Task details
The answer is to be the data that follows, transcribed exactly, minus its pictures.

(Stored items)
BEGIN
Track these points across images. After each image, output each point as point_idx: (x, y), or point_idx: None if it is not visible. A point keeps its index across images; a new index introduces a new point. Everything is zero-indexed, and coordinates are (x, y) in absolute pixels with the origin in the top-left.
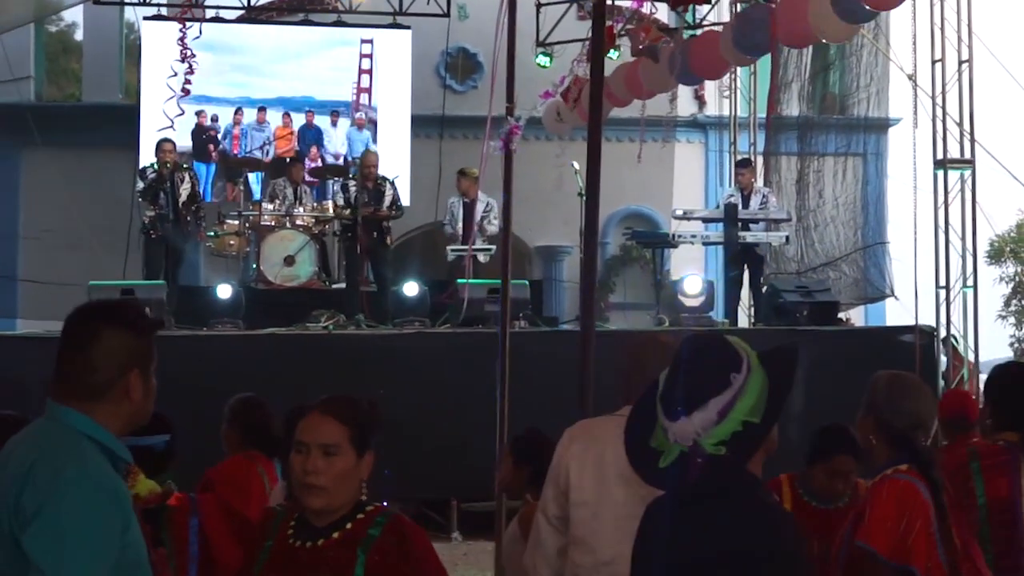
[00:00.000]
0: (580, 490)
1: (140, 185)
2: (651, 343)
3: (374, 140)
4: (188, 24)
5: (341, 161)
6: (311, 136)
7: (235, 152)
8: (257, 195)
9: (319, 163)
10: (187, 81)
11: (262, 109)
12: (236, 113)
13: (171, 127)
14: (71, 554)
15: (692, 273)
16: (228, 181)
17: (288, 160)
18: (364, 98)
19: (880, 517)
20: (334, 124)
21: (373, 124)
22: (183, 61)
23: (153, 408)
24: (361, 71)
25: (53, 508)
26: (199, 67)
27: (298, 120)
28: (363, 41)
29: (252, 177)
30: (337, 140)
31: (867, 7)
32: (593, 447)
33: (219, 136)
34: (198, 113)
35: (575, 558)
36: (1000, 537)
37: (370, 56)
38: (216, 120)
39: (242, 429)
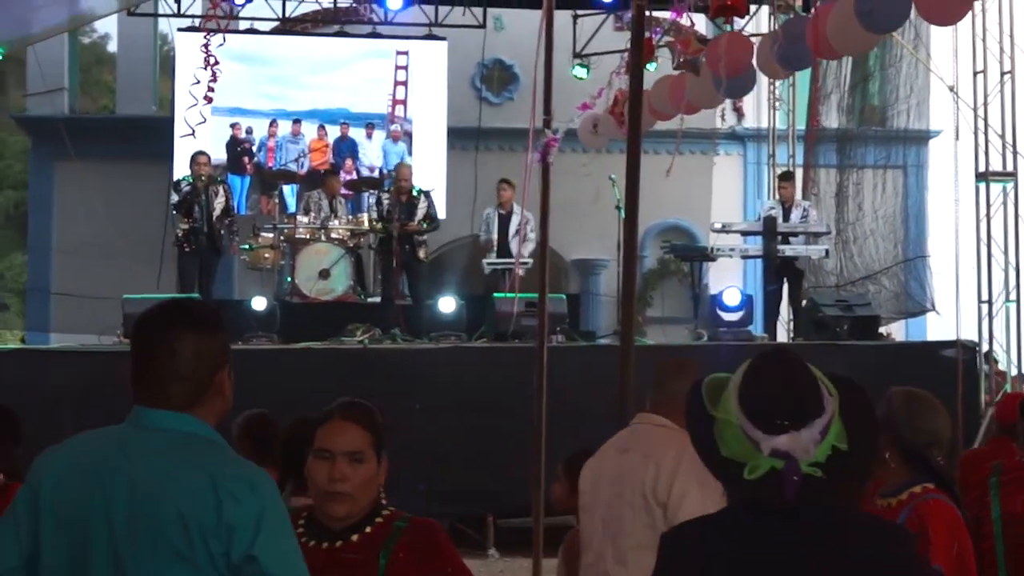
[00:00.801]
0: (583, 494)
1: (174, 198)
2: (676, 366)
3: (409, 152)
4: (211, 32)
5: (376, 173)
6: (346, 148)
7: (270, 165)
8: (292, 208)
9: (354, 175)
10: (210, 89)
11: (296, 121)
12: (271, 125)
13: (191, 134)
14: (294, 555)
15: (731, 286)
16: (263, 194)
17: (323, 172)
18: (399, 110)
19: (943, 543)
20: (369, 136)
21: (408, 136)
22: (206, 68)
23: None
24: (396, 83)
25: (271, 516)
26: (234, 78)
27: (333, 132)
28: (399, 53)
29: (287, 190)
30: (372, 152)
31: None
32: (598, 457)
33: (254, 148)
34: (232, 125)
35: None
36: (1014, 557)
37: (405, 68)
38: (251, 132)
39: (250, 444)
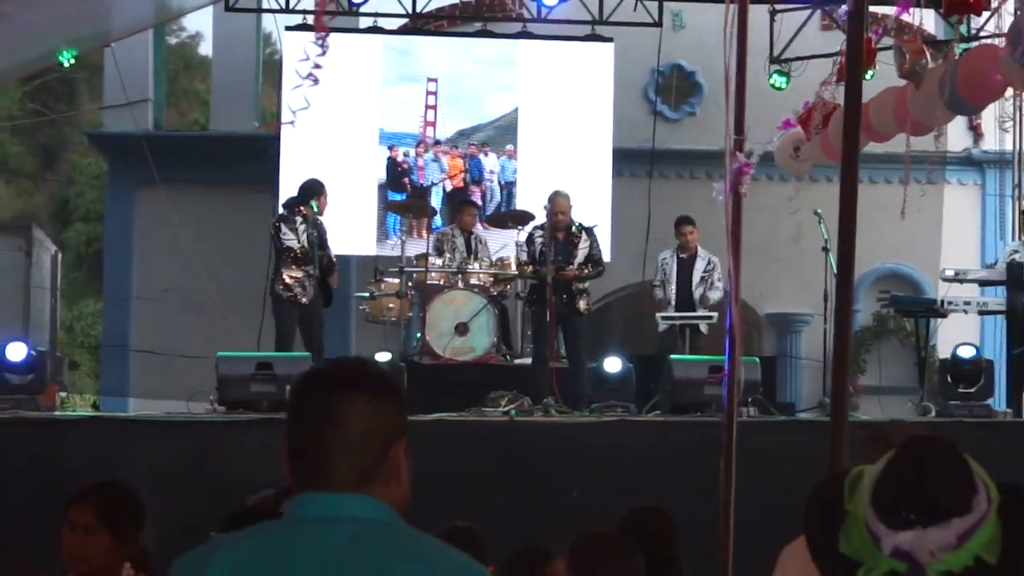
END
Task result
Track these points across images. After each image, output each point as point_idx: (x, y), or point_idx: None if it is not visible. A point keeps its index across images; a new index introduces a new point. Everything is zero-indexed, and coordinates are (x, y) in absolute pixels with the origin in the top-left.
[00:00.000]
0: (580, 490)
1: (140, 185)
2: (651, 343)
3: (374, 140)
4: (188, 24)
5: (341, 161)
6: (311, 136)
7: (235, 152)
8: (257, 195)
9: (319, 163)
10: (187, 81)
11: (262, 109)
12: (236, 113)
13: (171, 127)
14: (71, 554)
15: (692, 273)
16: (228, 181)
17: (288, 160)
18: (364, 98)
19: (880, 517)
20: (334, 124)
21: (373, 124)
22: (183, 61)
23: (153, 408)
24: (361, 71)
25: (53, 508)
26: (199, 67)
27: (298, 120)
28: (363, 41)
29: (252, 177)
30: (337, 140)
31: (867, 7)
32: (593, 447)
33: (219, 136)
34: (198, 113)
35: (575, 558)
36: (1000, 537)
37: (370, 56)
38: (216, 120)
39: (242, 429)
[00:00.801]
0: (583, 494)
1: (174, 198)
2: (676, 366)
3: (409, 152)
4: (211, 32)
5: (376, 173)
6: (346, 148)
7: (270, 165)
8: (292, 208)
9: (354, 175)
10: (210, 89)
11: (296, 121)
12: (271, 125)
13: (191, 134)
14: (294, 555)
15: (731, 286)
16: (263, 194)
17: (323, 172)
18: (399, 110)
19: (943, 543)
20: (369, 136)
21: (408, 136)
22: (206, 68)
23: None
24: (396, 83)
25: (271, 516)
26: (234, 78)
27: (333, 132)
28: (399, 53)
29: (287, 190)
30: (372, 152)
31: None
32: (598, 457)
33: (254, 148)
34: (232, 125)
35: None
36: (1014, 557)
37: (405, 68)
38: (251, 132)
39: (250, 444)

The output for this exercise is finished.